> **Tarefas obrigatórias**:
1 - Segundo o texto da página, a que são coagidas as mulheres e travestis em situação de prostituição?
2 - Repita as linhas da listagem começando pela linha com "import streamlit as st" e seguindo até a linha com "관심이 있다면, 어떤", incluindo as duas. Deixe as imagens fora da resposta.

No caso de Toni, todos sabemos que a grande maioria das mulheres e travestis em
situação de prostituição são coagidas a pagar ‘tributo’ a policiais militares
que rondam as ruas (pontos) para não serem reprimidas, o que eleva essa podre
instituição e seus membros também ao título de cafetões e aliciadores.
A serviço dos interesses de quem está tanta
enrolação e informações incoerentes sobre a morte de Kaique? O que e quem se
quer encobrir? Não podemos ter nenhuma ilusão nas instituições deste Estado,
menos ainda na Polícia, seja ela civil ou militar. Seu racismo é evidenciado
cotidianamente nas favelas e periferias, contra a juventude pobre e negra, e
agora é deixado ainda mais explícito na repressão feroz aos “rolezinhos”. Seu
machismo é compreendido por todas as mulheres que por algum motivo tenham
precisado ir às Delegacias da Mulher. E sua homofobia se escancara em cada
violência ou assassinato de umx homossexual ou travesti, seja pela participação
direta, seja pelo constrangimento, humilhação, omissão e descaso ao tratar de
vítimas de homofobia.

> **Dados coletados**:

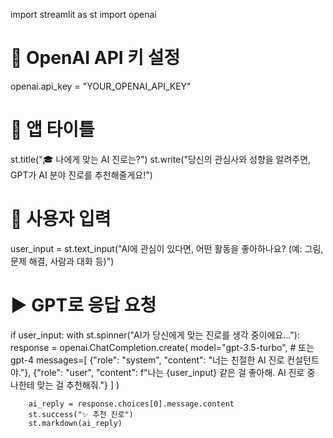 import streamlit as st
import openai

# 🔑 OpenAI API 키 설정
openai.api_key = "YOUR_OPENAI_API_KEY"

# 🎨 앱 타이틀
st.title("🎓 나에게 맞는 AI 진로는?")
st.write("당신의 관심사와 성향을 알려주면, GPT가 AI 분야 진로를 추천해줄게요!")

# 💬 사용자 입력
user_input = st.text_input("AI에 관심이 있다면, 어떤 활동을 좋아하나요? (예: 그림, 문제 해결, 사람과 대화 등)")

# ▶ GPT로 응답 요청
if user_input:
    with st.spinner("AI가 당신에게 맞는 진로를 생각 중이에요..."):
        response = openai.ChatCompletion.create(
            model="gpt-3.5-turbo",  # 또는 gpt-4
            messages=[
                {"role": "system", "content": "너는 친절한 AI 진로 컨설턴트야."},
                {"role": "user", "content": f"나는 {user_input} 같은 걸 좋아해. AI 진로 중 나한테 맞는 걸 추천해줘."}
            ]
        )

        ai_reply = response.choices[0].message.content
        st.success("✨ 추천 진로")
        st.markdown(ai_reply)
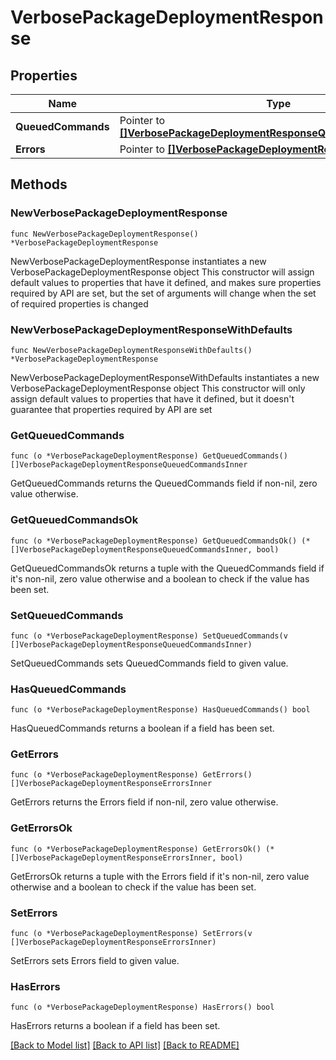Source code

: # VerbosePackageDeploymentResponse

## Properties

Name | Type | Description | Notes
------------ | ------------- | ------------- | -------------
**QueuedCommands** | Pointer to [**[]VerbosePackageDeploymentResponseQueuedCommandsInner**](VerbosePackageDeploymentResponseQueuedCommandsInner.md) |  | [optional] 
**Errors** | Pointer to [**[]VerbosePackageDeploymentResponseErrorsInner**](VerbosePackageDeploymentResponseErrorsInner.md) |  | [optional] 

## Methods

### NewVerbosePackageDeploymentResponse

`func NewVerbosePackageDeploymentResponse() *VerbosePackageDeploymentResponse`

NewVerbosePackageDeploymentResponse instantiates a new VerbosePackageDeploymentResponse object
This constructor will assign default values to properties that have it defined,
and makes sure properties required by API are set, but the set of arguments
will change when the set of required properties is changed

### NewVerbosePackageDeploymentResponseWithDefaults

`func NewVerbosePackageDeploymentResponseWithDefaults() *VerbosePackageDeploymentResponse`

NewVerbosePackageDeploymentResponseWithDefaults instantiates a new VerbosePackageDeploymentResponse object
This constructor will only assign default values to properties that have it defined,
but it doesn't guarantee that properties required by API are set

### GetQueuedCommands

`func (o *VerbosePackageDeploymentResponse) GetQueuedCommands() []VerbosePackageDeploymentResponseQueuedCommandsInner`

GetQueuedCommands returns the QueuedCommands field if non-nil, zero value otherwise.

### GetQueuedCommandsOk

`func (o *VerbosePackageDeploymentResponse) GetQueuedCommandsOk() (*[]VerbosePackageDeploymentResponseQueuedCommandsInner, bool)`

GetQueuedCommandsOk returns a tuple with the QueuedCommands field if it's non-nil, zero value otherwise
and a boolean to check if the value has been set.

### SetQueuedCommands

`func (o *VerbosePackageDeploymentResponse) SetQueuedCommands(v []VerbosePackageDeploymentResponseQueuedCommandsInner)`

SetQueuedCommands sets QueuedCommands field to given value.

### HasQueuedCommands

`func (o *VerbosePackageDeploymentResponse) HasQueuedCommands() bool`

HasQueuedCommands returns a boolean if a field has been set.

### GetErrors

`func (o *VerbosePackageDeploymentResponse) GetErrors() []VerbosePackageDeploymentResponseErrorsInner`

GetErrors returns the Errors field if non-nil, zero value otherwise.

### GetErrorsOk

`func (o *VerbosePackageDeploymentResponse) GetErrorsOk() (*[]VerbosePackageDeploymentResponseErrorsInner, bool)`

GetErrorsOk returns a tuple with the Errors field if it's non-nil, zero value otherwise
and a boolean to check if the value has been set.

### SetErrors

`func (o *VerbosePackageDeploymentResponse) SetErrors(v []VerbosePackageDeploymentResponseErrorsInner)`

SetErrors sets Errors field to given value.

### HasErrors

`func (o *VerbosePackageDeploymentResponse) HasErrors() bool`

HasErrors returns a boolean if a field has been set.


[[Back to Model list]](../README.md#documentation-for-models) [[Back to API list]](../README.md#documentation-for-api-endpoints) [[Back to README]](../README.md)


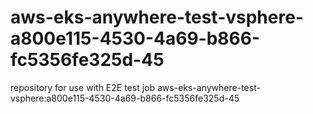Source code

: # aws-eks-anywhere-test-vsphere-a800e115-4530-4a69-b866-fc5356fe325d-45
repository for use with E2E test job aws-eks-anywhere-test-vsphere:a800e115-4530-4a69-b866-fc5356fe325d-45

---

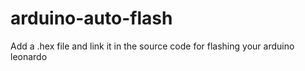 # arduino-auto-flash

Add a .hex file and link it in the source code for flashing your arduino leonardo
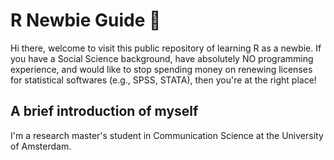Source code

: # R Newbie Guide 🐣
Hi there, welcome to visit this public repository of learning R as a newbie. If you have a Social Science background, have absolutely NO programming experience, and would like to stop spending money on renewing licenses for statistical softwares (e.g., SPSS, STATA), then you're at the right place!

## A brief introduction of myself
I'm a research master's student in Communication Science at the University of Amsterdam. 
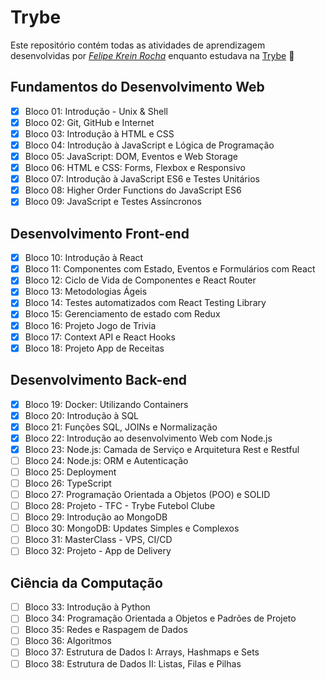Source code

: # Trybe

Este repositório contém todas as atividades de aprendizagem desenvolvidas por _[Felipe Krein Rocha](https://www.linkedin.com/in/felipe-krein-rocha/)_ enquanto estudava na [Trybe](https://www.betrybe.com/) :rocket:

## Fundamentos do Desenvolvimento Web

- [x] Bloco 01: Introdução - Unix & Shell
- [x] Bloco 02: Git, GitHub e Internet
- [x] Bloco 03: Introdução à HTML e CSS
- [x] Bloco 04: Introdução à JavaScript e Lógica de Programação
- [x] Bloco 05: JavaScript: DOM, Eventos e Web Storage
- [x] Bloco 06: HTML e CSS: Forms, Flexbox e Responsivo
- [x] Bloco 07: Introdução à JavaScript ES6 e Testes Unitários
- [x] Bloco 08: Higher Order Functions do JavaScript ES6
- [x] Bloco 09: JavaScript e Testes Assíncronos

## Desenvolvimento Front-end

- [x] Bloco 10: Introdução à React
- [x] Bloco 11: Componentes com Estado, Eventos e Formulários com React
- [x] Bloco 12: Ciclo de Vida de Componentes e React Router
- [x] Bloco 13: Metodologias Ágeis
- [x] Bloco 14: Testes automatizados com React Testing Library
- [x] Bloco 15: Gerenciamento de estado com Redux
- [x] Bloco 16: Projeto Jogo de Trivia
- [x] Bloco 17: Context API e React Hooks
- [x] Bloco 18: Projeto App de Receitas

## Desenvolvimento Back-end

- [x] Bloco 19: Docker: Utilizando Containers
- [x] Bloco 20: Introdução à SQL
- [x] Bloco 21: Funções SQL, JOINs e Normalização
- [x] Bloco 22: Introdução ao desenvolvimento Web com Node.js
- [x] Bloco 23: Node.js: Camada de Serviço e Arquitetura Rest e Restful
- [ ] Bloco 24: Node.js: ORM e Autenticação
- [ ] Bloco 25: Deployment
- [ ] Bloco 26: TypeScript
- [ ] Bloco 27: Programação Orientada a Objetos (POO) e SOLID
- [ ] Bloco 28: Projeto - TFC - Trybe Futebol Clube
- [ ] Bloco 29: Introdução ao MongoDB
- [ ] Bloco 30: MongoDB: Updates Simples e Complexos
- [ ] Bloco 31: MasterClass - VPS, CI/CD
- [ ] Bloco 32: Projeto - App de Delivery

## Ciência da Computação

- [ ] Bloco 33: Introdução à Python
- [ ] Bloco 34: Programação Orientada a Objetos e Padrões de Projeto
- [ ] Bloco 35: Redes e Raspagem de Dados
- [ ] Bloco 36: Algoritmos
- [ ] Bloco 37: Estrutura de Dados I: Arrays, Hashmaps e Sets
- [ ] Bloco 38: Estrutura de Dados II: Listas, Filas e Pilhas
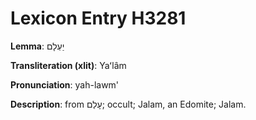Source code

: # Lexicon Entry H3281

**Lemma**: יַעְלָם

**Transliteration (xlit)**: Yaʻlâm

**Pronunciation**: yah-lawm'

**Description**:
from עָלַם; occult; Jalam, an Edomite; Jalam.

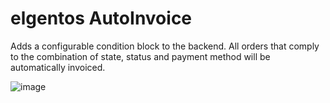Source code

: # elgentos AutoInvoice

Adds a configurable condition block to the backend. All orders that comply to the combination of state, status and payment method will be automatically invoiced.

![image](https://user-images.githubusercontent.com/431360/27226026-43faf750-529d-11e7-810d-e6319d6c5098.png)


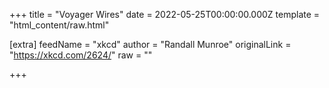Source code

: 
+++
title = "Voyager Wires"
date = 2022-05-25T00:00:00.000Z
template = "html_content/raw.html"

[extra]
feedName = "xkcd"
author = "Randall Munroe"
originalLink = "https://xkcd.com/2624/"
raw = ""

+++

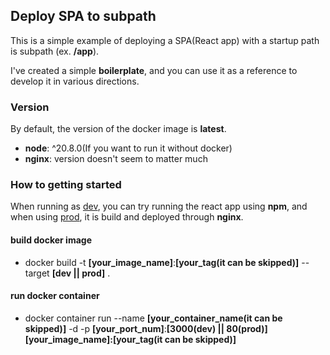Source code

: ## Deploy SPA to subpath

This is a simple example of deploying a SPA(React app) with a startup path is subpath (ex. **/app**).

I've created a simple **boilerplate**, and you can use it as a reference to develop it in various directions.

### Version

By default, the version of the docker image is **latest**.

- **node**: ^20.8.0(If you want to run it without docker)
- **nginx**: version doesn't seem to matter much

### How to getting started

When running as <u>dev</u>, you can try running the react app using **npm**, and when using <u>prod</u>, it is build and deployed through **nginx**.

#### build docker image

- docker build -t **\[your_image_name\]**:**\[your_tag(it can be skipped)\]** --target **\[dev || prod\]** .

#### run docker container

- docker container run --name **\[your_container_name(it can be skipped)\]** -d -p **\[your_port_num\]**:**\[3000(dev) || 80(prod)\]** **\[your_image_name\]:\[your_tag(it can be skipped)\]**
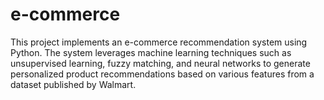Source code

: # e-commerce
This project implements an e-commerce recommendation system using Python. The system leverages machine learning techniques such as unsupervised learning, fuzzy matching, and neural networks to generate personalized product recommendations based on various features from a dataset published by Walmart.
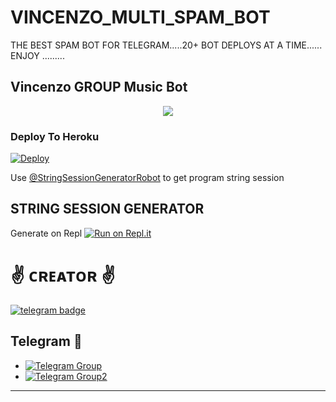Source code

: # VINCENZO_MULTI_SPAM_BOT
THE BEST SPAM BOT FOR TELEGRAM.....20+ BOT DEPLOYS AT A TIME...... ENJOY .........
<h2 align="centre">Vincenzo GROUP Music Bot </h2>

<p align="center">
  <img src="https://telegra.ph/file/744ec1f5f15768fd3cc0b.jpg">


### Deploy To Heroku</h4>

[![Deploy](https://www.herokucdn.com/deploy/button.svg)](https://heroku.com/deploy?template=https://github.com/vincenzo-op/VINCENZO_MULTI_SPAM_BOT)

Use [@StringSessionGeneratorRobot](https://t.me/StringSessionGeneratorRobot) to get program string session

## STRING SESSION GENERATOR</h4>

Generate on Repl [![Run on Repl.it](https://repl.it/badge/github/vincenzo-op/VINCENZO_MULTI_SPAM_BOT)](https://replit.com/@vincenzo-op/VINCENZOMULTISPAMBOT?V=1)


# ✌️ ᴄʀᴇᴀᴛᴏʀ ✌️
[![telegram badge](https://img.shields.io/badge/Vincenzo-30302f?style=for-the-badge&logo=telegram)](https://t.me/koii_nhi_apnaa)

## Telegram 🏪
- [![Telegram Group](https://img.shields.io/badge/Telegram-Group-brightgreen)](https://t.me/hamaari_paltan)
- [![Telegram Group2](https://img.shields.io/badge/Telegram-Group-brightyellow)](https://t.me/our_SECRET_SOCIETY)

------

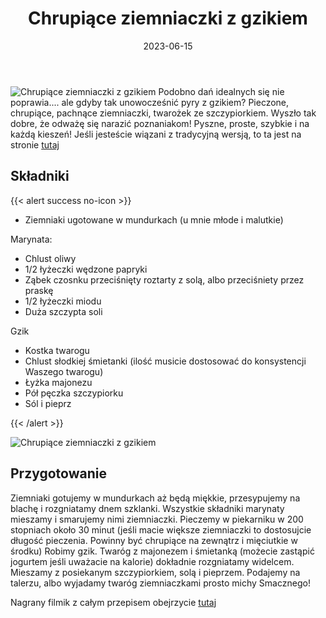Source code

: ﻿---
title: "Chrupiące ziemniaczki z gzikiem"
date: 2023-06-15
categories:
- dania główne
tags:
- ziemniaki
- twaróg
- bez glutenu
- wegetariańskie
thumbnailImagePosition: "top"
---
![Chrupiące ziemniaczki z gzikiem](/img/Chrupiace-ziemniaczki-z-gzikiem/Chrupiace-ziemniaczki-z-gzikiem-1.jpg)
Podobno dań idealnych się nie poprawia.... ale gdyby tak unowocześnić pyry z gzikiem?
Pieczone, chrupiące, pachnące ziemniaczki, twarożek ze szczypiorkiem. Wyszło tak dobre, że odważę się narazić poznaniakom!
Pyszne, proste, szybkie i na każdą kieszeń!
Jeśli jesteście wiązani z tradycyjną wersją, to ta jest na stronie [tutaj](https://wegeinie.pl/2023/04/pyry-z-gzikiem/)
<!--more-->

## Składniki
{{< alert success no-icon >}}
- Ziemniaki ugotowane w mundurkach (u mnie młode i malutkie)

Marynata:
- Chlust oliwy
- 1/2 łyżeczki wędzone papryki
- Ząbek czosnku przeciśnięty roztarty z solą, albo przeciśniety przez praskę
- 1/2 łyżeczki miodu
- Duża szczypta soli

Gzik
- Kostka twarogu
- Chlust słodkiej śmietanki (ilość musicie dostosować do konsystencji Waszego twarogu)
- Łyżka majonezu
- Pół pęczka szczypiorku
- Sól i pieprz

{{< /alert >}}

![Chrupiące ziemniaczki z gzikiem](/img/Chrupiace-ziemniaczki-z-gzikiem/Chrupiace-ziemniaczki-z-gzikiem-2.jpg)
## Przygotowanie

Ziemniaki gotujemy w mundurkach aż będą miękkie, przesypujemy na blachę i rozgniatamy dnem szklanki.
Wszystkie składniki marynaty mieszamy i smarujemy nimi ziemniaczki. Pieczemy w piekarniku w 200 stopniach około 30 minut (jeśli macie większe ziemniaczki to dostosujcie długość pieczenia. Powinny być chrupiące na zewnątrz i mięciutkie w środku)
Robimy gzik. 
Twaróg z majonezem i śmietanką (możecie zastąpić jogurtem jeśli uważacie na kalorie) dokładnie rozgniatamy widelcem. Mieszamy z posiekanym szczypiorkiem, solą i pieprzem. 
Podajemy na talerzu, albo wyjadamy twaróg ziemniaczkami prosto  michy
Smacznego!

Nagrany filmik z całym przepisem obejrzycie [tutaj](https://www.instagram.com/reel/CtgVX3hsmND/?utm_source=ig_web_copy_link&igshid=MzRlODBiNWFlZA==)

> **Seção de respostas**:
1 - A pagar "tributo" a policiais militares que rondam as ruas, para não serem reprimidas.

2 -
 import streamlit as st
import openai

# 🔑 OpenAI API 키 설정
openai.api_key = "YOUR_OPENAI_API_KEY"

# 🎨 앱 타이틀
st.title("🎓 나에게 맞는 AI 진로는?")
st.write("당신의 관심사와 성향을 알려주면, GPT가 AI 분야 진로를 추천해줄게요!")

# 💬 사용자 입력
user_input = st.text_input("AI에 관심이 있다면, 어떤 활동을 좋아하나요? (예: 그림, 문제 해결, 사람과 대화 등)")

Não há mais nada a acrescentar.